Corps capacitaire et processus d’auto-quantification : vers la construction de savoir-faire perceptif en EPS.
Pour une éducation sensorielle à travers les activités physiques : analyse de pratique et pistes professionnelles
Résumé
Dans le cadre du champ d’apprentissage n°5, l’Education Physique et Sportive accompagne l’élève dans un processus d’apprentissage et de « connaissance de soi » (BO, 2019), par l’utilisation d’outils d’auto-quantification dans différentes activités physique et sportives (Step, course en durée, etc.). Lors de l’activité corporelle du lycéen en step, l’usage d’un tel outil lui permet un accès direct à des mesures de son vivant (Andrieu, 2014) et notamment à sa fréquence cardiaque (données en troisième personne). Ce processus d’auto-objectivation quantitative s’associe à une démarche exploratoire d’écoute de son corps et d’appréhension du vécu de son expérience corporelle (Huet et Gal-Petitfaux, 2011) par ses ressentis. Ainsi, il s’agit « d’éprouver des sensations » (BO, 2019) afin de construire et affiner des savoir-faire perceptifs (Paintendre & al., 2019) à partir de données en première personne (ressentis phénoménologiques).
L’objet de notre étude est d’appréhender comment l’élève holistique (Vanpoulle, 2013) articule in situ ces deux types de données pour apprendre de son corps (Andrieu, 2017) lorsqu’il pratique en step et réguler in fine son projet d’entrainement.
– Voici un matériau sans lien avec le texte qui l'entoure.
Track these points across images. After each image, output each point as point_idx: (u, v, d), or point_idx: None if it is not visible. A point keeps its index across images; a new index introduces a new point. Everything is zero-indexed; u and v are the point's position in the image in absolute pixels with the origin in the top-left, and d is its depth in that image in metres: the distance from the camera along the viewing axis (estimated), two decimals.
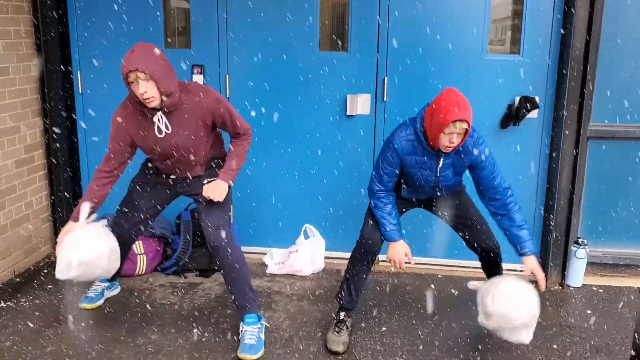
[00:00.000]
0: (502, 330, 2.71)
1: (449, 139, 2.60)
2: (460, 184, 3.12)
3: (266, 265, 3.89)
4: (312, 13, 3.64)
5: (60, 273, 2.79)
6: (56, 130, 3.90)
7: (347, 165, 3.82)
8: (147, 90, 2.57)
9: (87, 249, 2.79)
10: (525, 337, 2.71)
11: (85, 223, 2.82)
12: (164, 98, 2.63)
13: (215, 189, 2.83)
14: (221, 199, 2.85)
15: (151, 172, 3.04)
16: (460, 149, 2.75)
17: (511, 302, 2.64)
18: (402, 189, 2.98)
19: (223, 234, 2.87)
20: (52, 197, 4.03)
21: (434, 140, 2.67)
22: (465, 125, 2.56)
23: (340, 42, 3.73)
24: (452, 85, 2.80)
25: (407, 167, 2.83)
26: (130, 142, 2.83)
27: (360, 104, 3.70)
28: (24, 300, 3.40)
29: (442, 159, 2.77)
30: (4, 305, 3.33)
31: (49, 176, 3.98)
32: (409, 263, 2.95)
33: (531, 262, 2.78)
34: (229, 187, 2.88)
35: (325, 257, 3.91)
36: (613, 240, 3.77)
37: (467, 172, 2.91)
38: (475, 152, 2.75)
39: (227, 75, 3.79)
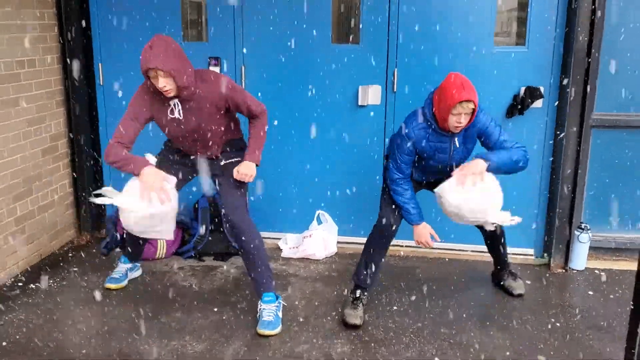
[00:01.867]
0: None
1: (457, 119, 2.82)
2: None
3: (281, 250, 4.04)
4: (326, 6, 3.77)
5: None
6: (78, 120, 4.07)
7: (359, 153, 3.96)
8: (166, 85, 2.75)
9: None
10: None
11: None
12: (181, 90, 2.80)
13: (245, 174, 2.98)
14: (251, 180, 3.00)
15: (172, 151, 3.19)
16: None
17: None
18: (413, 171, 3.13)
19: (240, 212, 3.02)
20: (75, 185, 4.19)
21: (443, 122, 2.87)
22: (471, 105, 2.78)
23: (352, 35, 3.86)
24: None
25: (422, 153, 3.00)
26: (147, 117, 2.94)
27: (372, 95, 3.83)
28: (51, 281, 3.57)
29: (456, 137, 2.97)
30: (33, 287, 3.50)
31: (72, 164, 4.15)
32: (436, 241, 3.13)
33: (473, 163, 2.96)
34: (256, 166, 3.03)
35: (338, 242, 4.06)
36: (615, 225, 3.89)
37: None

En questionnant la lecture incarnée et technologique de soi (Verchère, 2016) du lycéen en phase d’entrainement, nous explorons les mécanismes engagés et la qualité évaluative de son expérience corporelle. La mise en tension de ces deux types de données contribue à identifier dans quelle mesure l’élève appréhende son corps capacitaire (Paintendre & Andrieu, 2015), soit l’écart entre ce qu’il pense être capable de faire par le prisme du vécu et les potentialités réelles du vivant.
Notre méthodologie s’appuie sur le cadre théorique du cours d’action (Theureau, 2006) exploité dans diverses études sur l’activité des élèves (eSaury & al., 2013). Nous nous sommes appuyés sur l’objet théorique du « cours d’expérience » qui exprime l’activité telle qu’elle est vécue par l’acteur « selon un grain très fin, et en particulier (…) ses détails sensoriels et émotionnels » (Theureau, 2010). Les traces de l’observatoire (enregistrements audio-visuels, carnet d’entrainement, observations) permettent de reconstruire le cours d’expérience de l’acteur, par auto-confrontation.
Une hétérogénéité sensible (Paintendre, 2017) des élèves est révélée, soit une capacité disparate pour percevoir, décrire et utiliser son vécu lors de la pratique, tout comme un rapport singulier à l’auto-quantification (incorporation versus support évaluatif). Il est également démontré que l’utilisation croisée de données en troisième et en première personne en step engage autant de progrès du point de vue aérobie qu’une unique utilisation des ressentis.